» Recorded data
----

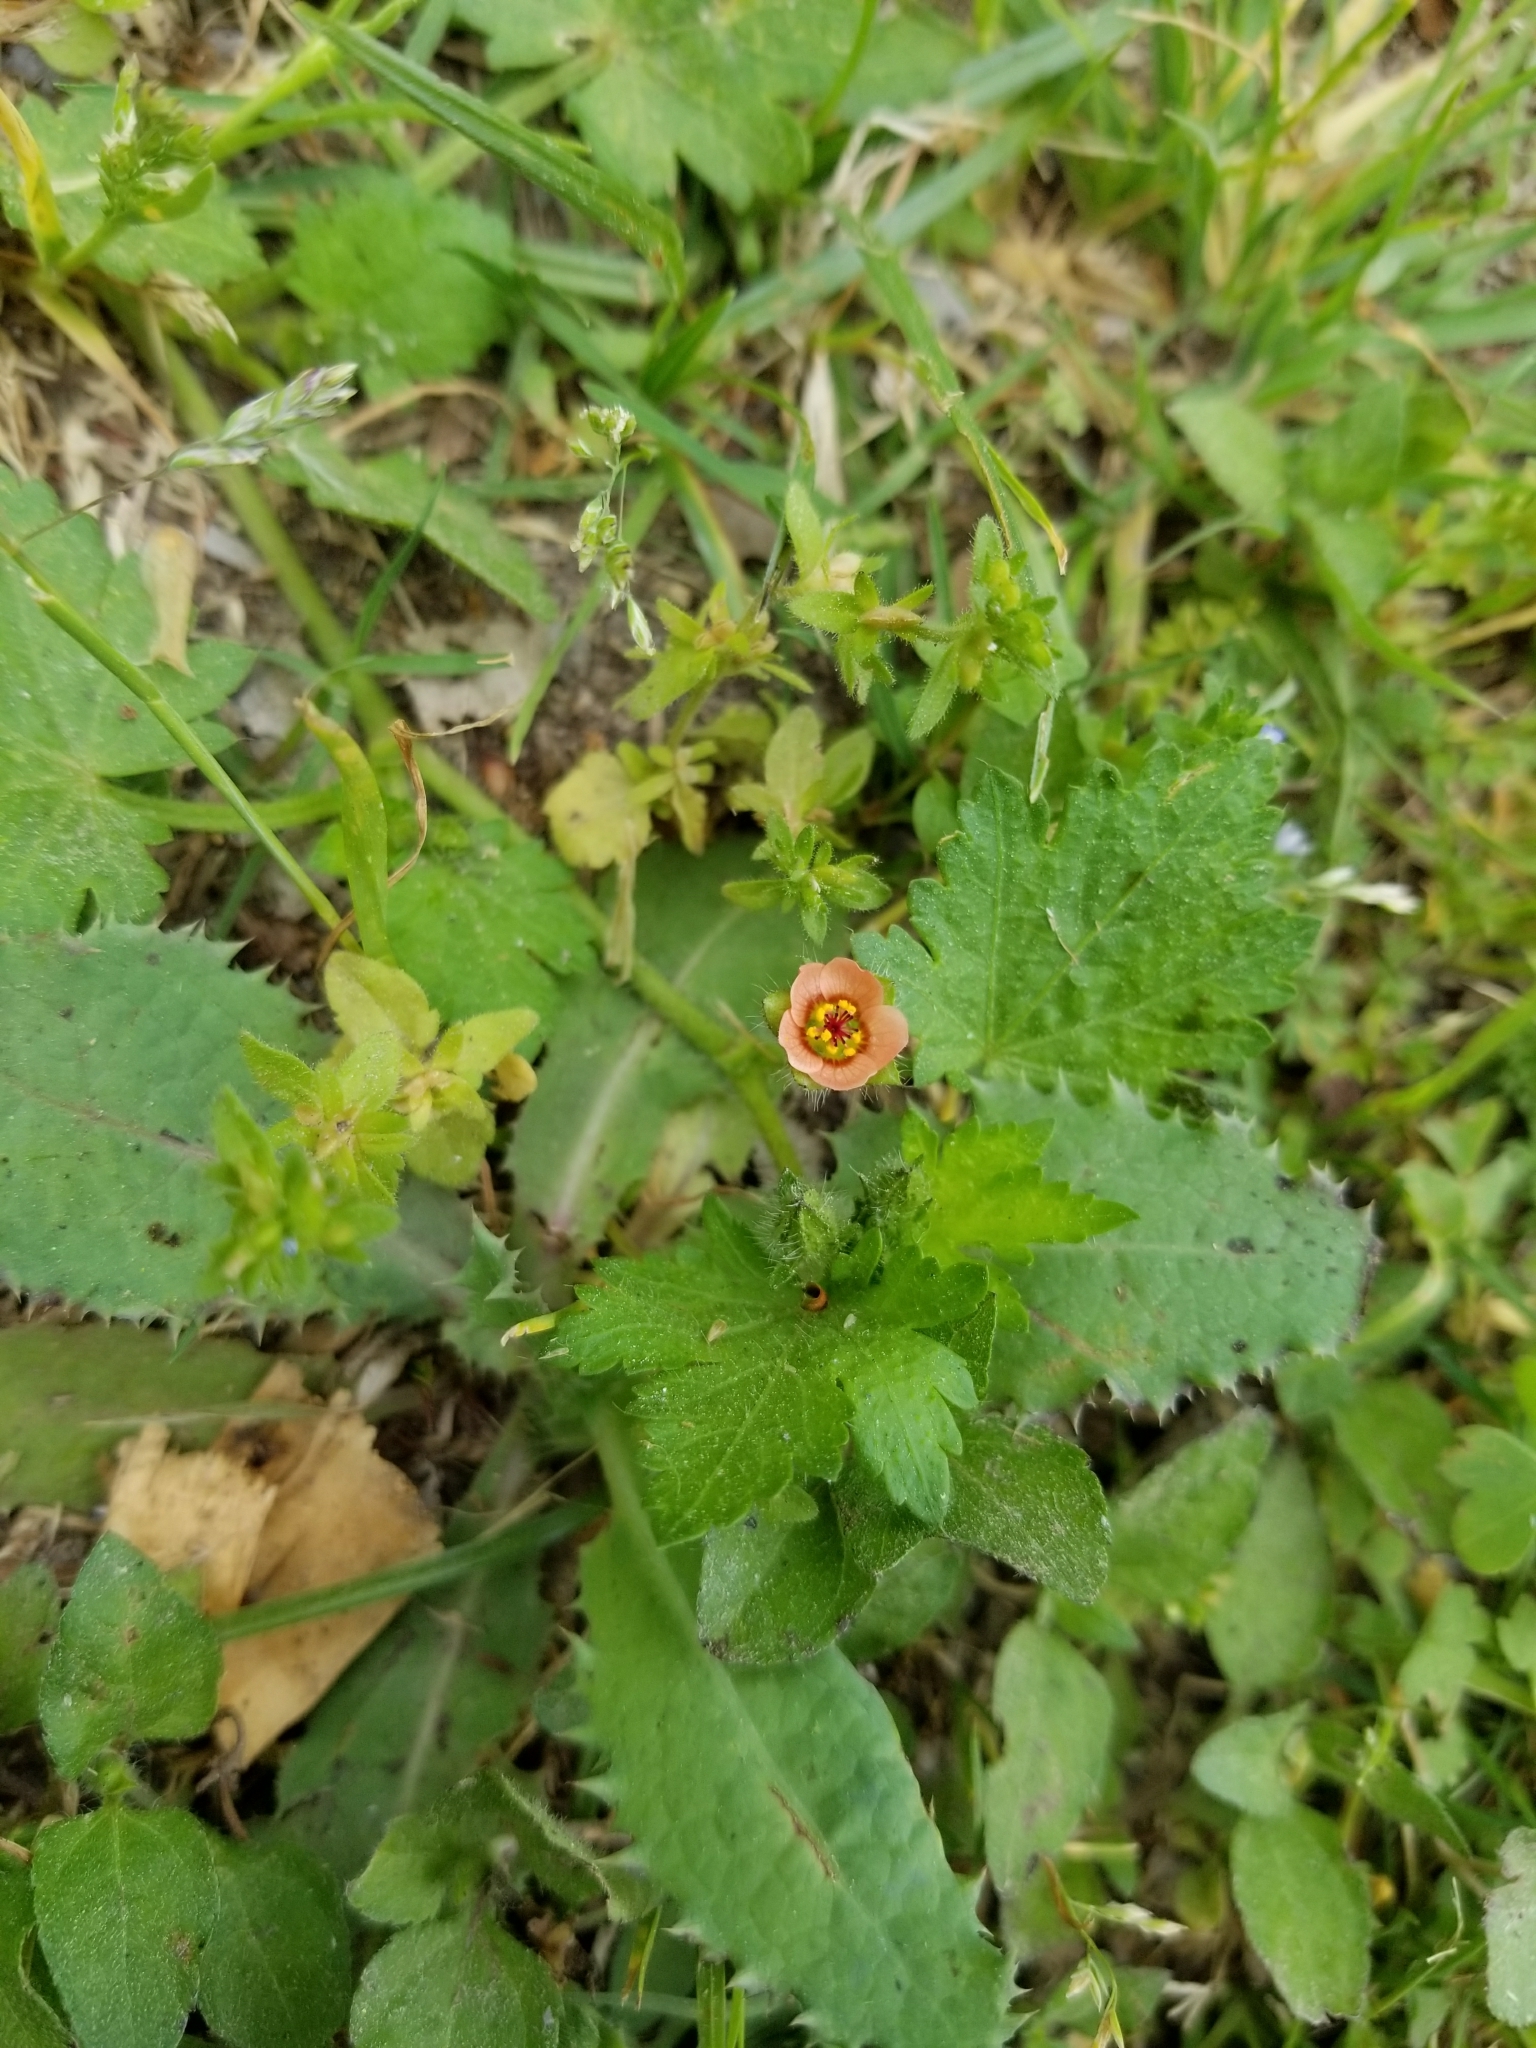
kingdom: Plantae
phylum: Tracheophyta
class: Magnoliopsida
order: Malvales
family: Malvaceae
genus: Modiola
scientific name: Modiola caroliniana
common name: Carolina bristlemallow
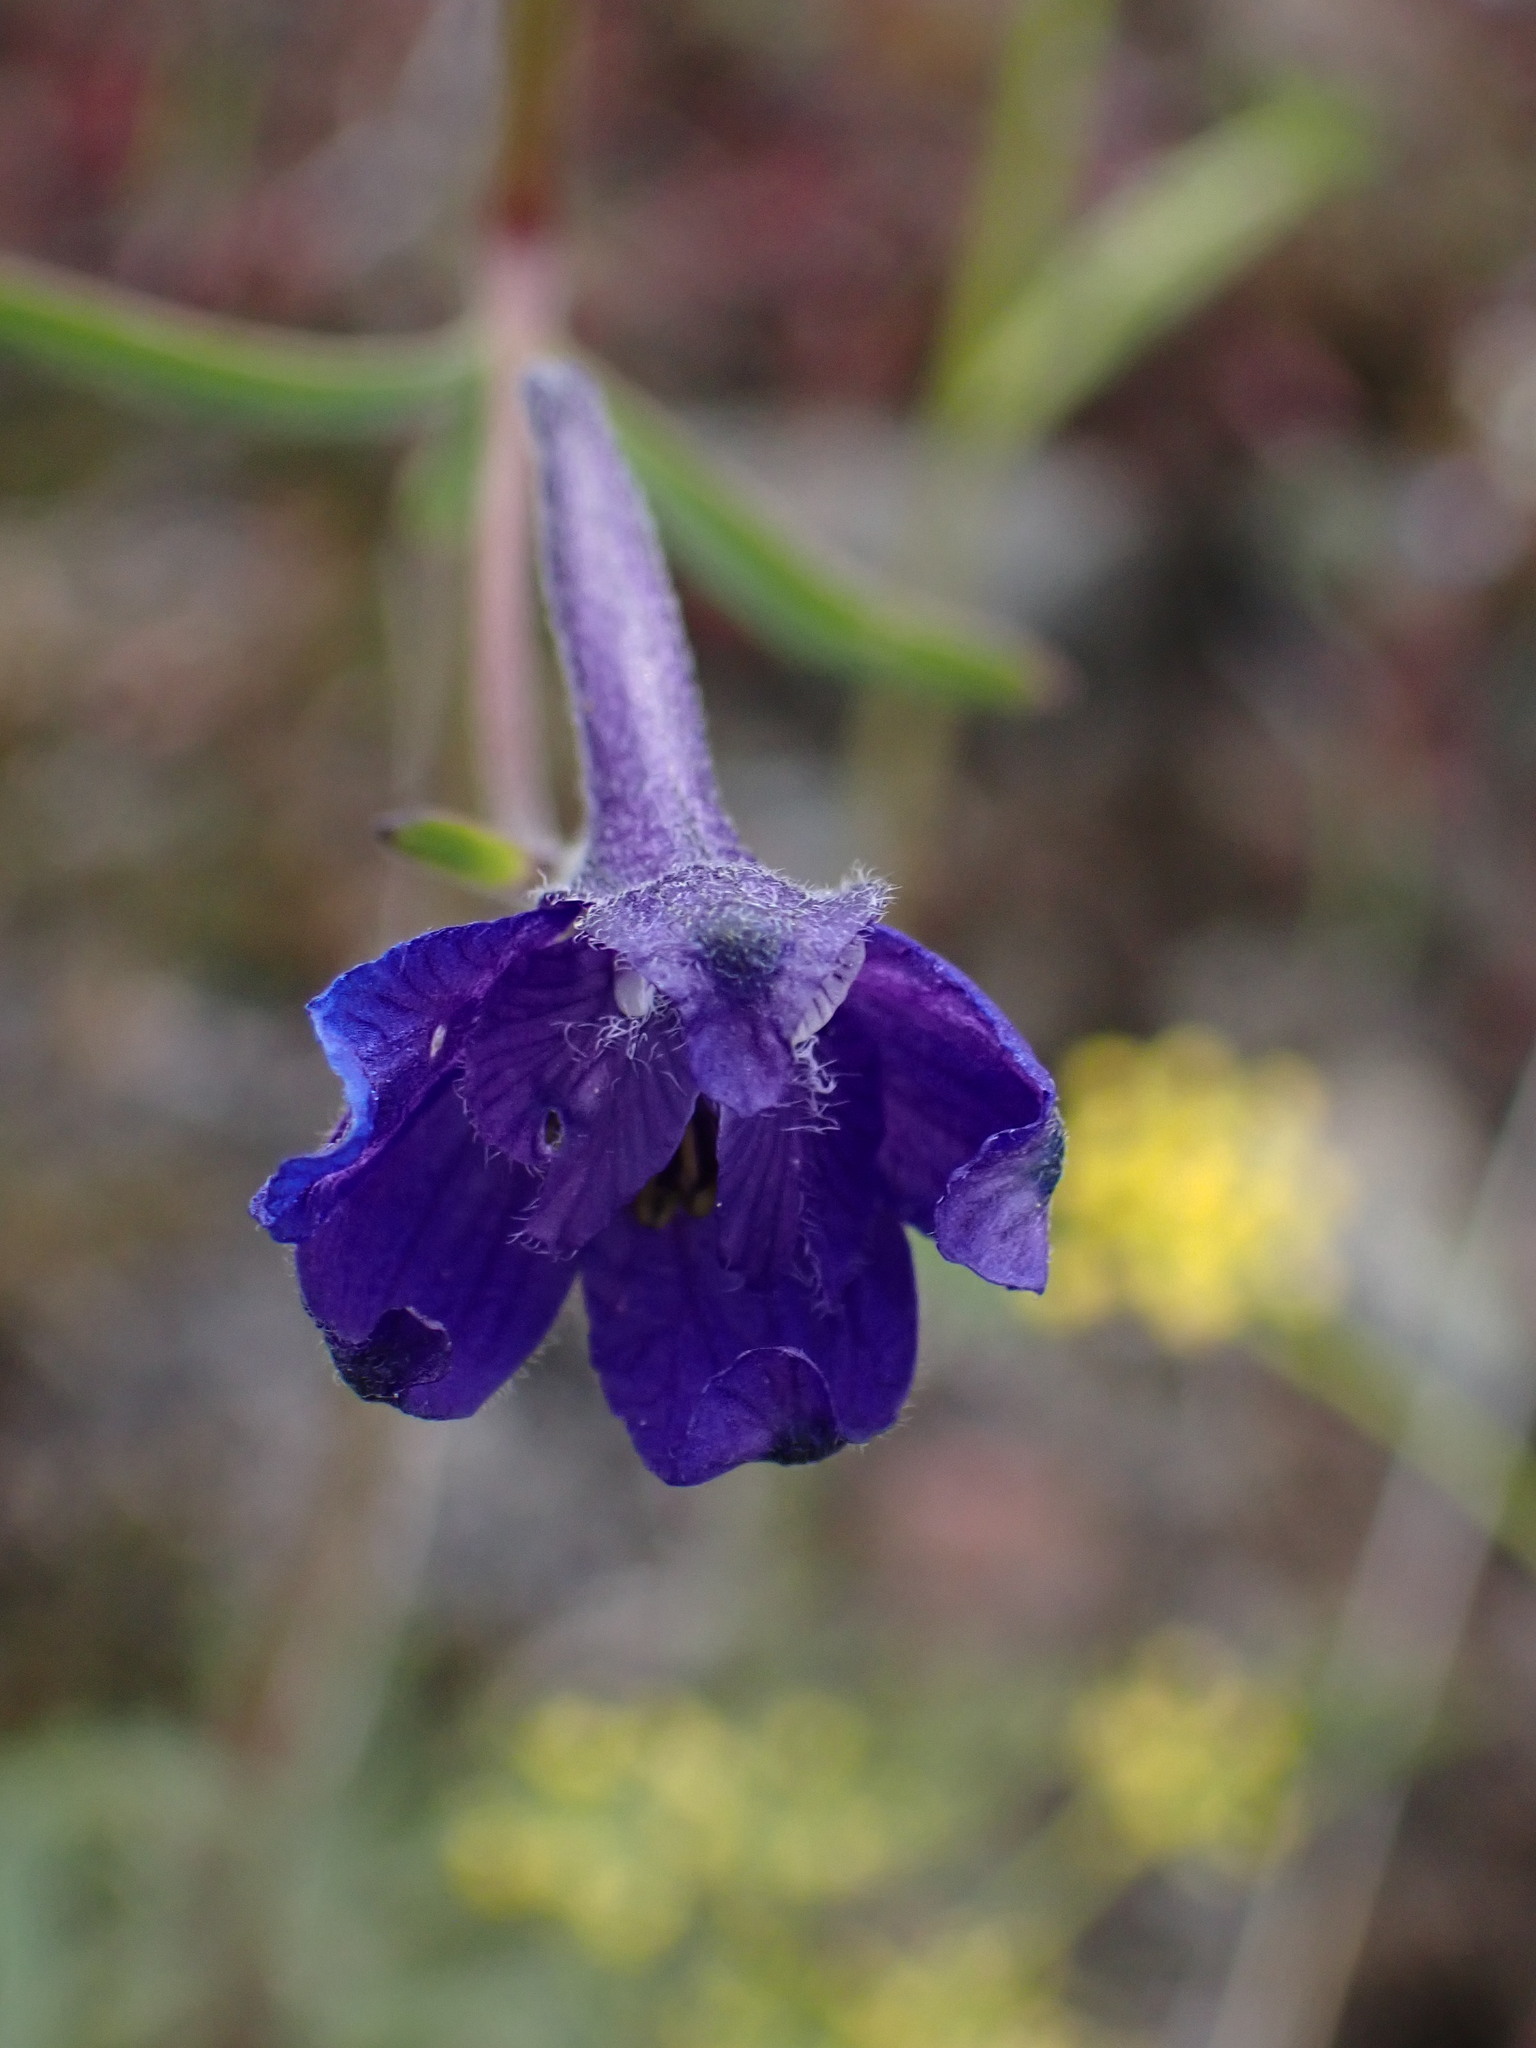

----

» Requirement
Copy out every line of the listing above word for word, leaving out the pictures.

» Response for this exercise
kingdom: Plantae
phylum: Tracheophyta
class: Magnoliopsida
order: Malvales
family: Malvaceae
genus: Modiola
scientific name: Modiola caroliniana
common name: Carolina bristlemallow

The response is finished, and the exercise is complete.